One of the benefits of aspirin is that it's very cheap and widely available. But statins, too, have become very inexpensive, experts noted. When you compare the side effect profiles of the two drugs, it's clear which is the safer bet, said Dr. DeWalt. “Aspirin, hands down, is a more dangerous drug than statins. There's no question about it scientifically,” he said.

However, because aspirin is such an established medication and it's available over the counter, patients often have the perception that it's not a dangerous drug, Dr. DeWalt said. “It's our job as physicians to help to explain, but it often takes multiple conversations to get people to try a statin,” he said, noting that myalgias are often patients' biggest fear.

These conversations are a good place to dispel myths and make clear the sterling safety profile of statins, experts said. About 95% of people don't get muscle pain with statins, and even if they do, the side effects go away after stopping the drug, Dr. Pignone noted. “I do point out to patients that, if you've never taken the statin and you're worried that you're going to get muscle pain, why not try it and find out before deciding against the benefits?” he said.

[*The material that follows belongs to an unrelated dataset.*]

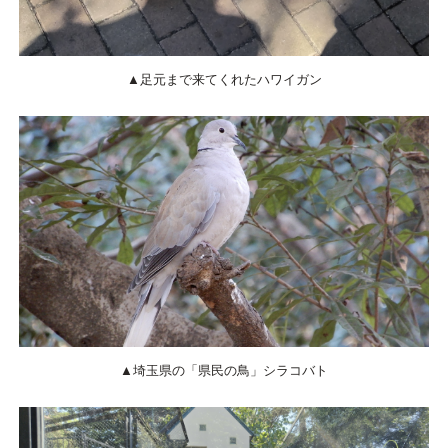
▲足元まで来てくれたハワイガン
▲埼玉県の「県民の鳥」シラコバト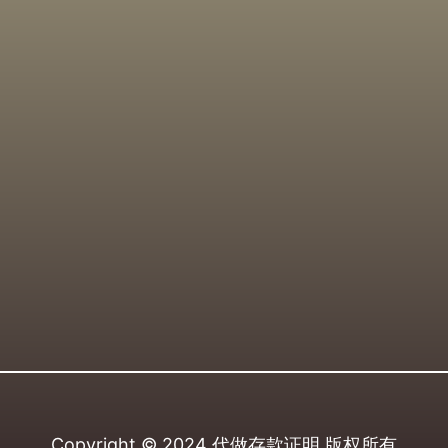
Copyright © 2024
代做存款证明
版权所有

Still, some patients who have been doing well on aspirin for primary prevention for years may be “true believers” who don't want to change their regimen, and that's OK, Dr. Long said. In these patients, he considers the use of GI-protective agents, such as proton-pump inhibitors, and has a conversation about weight-based dosing, as patients who weigh more than 150 pounds or so might need a higher dose to reap benefits.

On the flip side, a patient may be excited about discontinuing aspirin and having to take one fewer pill. “I think you can definitely defend that approach, as well,” said Dr. Long. But it's important to note that if patients have been on aspirin successfully, they shouldn't stop it without talking to their doctor, Dr. Pignone added. “There is some moderately strong evidence to suggest that stopping aspirin increases your short-term risk of events,” he said.

All told, doctors should avoid falling into the trap of interpreting the most recent trial as the definitive conclusion, Dr. Pignone said. “There's nothing that makes the last trial that's been published the best trial,” he said.

In the meantime, 2018 may have marked the end of an era for what used to be called “the wonder drug.”